> _Task instructions_:
**1)** In the court endorsement, how much must be paid to Ms. Rowe before she transfers her interest in 85 Balm Beach Rd. E?
**2)** Repeat the court endorsement word for word, from "Superior Court of" down to "her of $150,000.".

> _Excerpted passage_:
· · · ·

Superior Court of Justice - Ontario
CITATION: Beausoleil v. Rowe, 2017 ONSC 7203
BARRIE COURT FILE NO.: FC-16-861
DATE: 20171201
RE: Brian Beausoleil, Applicant
AND: Janet Lynn Rowe, Respondent
BEFORE: THE HON. MADAM JUSTICE R.A. WILDMAN
COUNSEL: M. Kowalsky, Counsel for the Applicant M.J. Prost, Counsel for the Respondent
HEARD: November 29, 2017
ENDORSEMENT
[1] This matter settled yesterday, on the second day of trial. Mr. Beausoleil accepted an offer that had been made by Ms. Rowe on April 7, 2017. The terms of the accepted offer were:
(1) Ms. Rowe will transfer her interest in 85 Balm Beach Rd. E to Mr. Beausoleil upon payment to her of $150,000.
(2) Ms. Rowe releases any claim for spousal support.
(3) Mr. Beausoleil will permit Ms. Rowe to obtain items on a list of personal property attached (“Schedule A”) and she will deliver to him two dressers and a single bed.
[2] Ms. Rowe’s original offer had provided that there would be no costs paid by either party “if this offer is accepted within 30 days of the date of this offer” (emphasis added).
[3] As the offer was not accepted within 30 days, the parties are asking me to determine the issue of costs. They also asked me to determine whether Mr. Beausoleil should be responsible for reimbursing Ms. Rowe for issues related to the chattels.
The issues regarding the chattels
[4] Subsequent to the April 7, 2017 offer being made, but prior to it being accepted, the parties made arrangements for Ms. Rowe to have movers pick up the items on “Schedule A”. This means that, at the time of acceptance of the offer yesterday, Ms. Rowe already had most of the items on the list.
[5] However, when the parties presented their settlement to the court, I was advised that there were some “minor” issues regarding chattels that the parties needed to work through last night. Ms. Rowe said she had not received everything on Schedule A and Mr. Beausoleil said he was not sure if he had the items she was now requesting. He agreed to go back to his home and check and, if he had them, Ms. Rowe could receive them as part of the settlement.

· · · ·

> _Data section_:
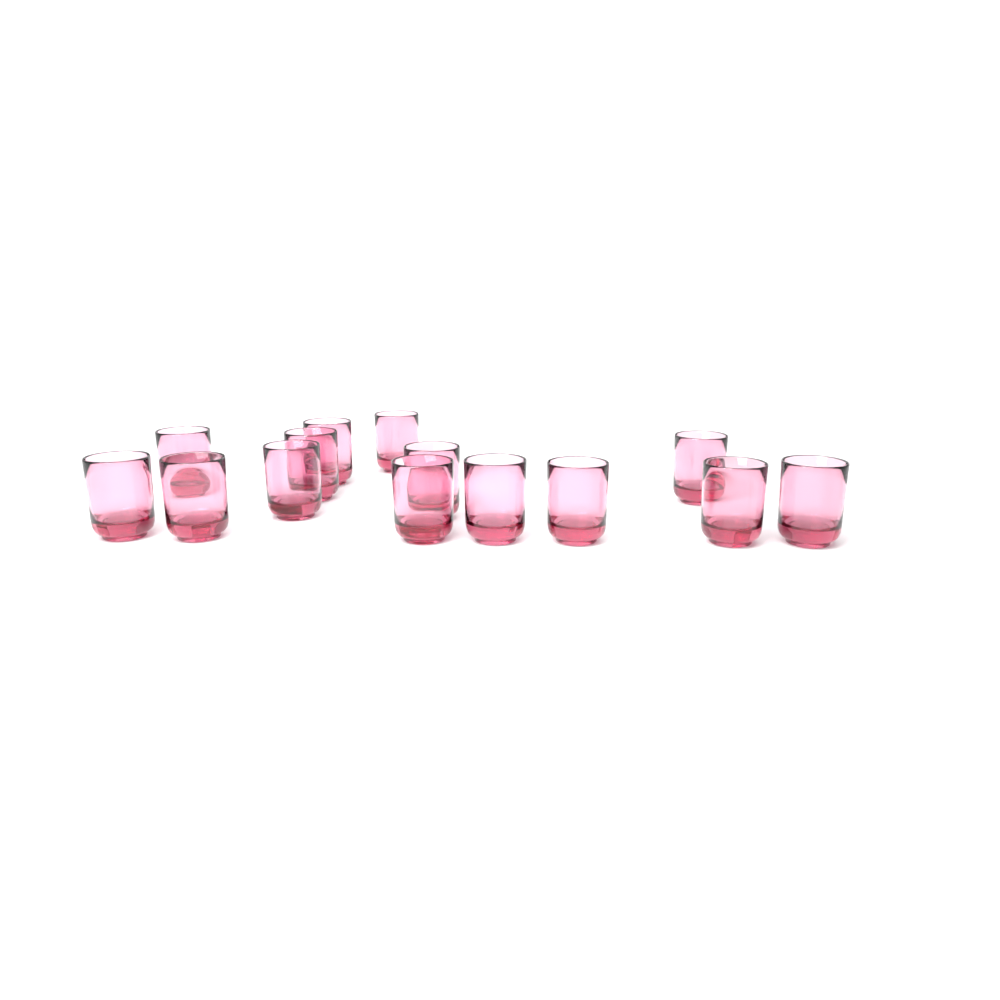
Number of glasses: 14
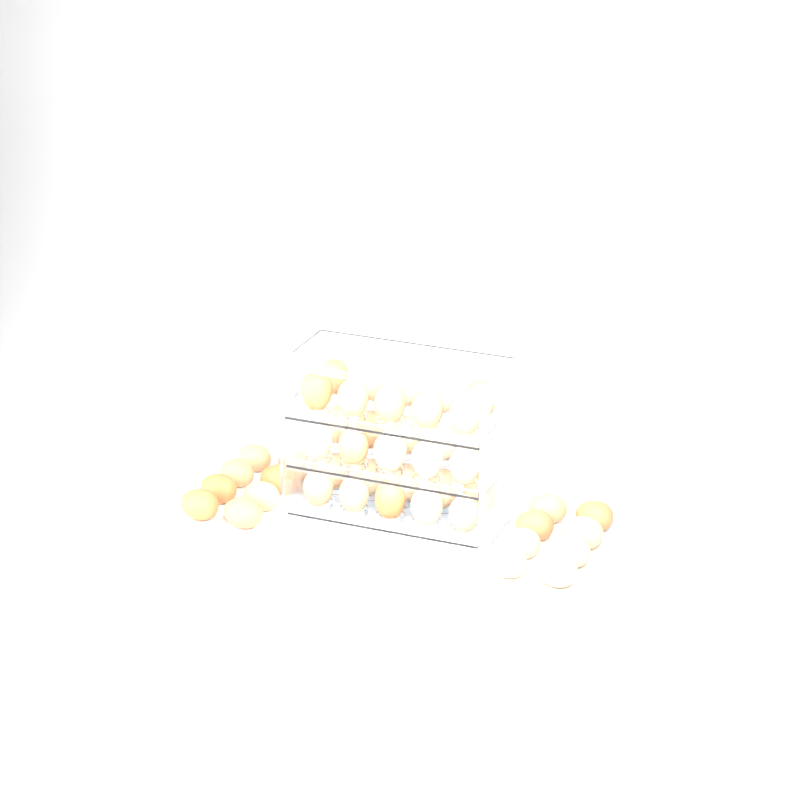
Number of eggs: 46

· · · ·

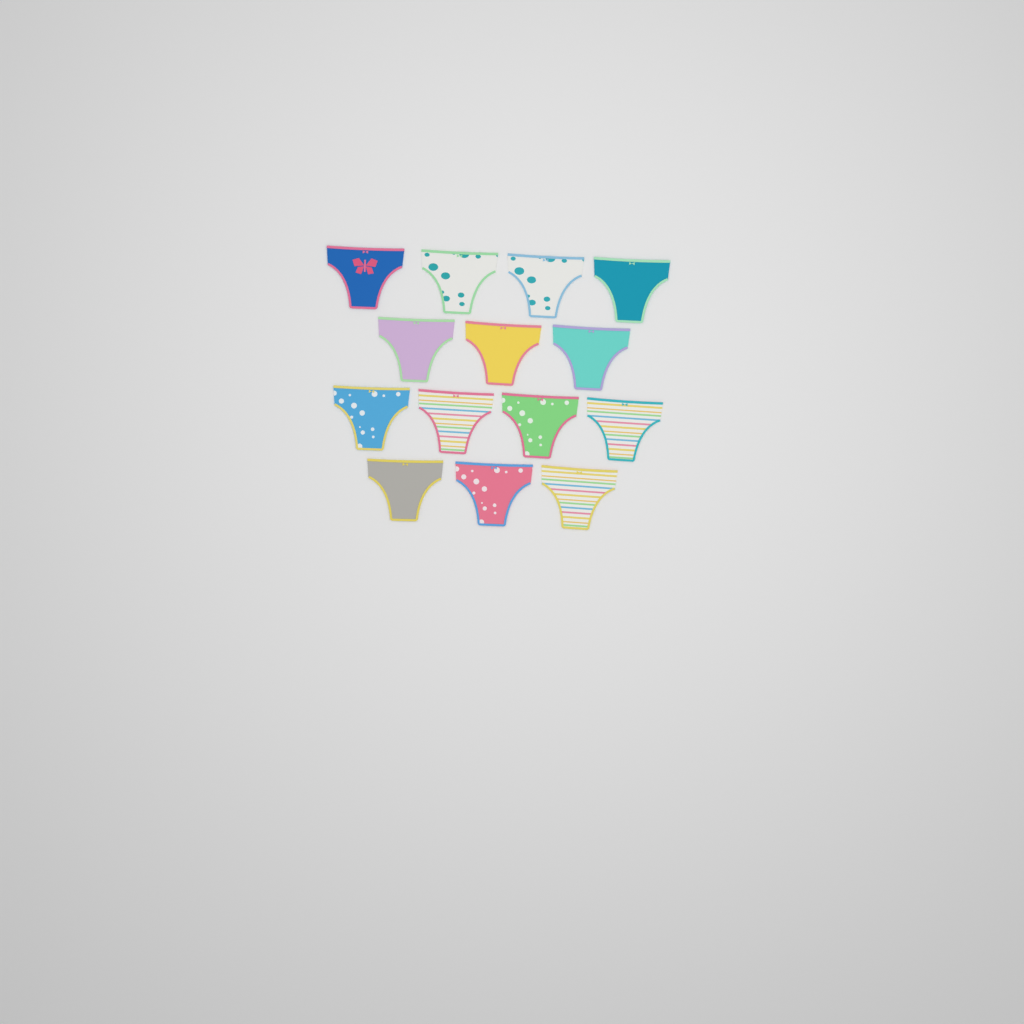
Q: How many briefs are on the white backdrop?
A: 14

· · · ·

> _Answers to the exercise_:
**1)** $150,000

**2)**
Superior Court of Justice - Ontario
CITATION: Beausoleil v. Rowe, 2017 ONSC 7203
BARRIE COURT FILE NO.: FC-16-861
DATE: 20171201
RE: Brian Beausoleil, Applicant
AND: Janet Lynn Rowe, Respondent
BEFORE: THE HON. MADAM JUSTICE R.A. WILDMAN
COUNSEL: M. Kowalsky, Counsel for the Applicant M.J. Prost, Counsel for the Respondent
HEARD: November 29, 2017
ENDORSEMENT
[1] This matter settled yesterday, on the second day of trial. Mr. Beausoleil accepted an offer that had been made by Ms. Rowe on April 7, 2017. The terms of the accepted offer were:
(1) Ms. Rowe will transfer her interest in 85 Balm Beach Rd. E to Mr. Beausoleil upon payment to her of $150,000.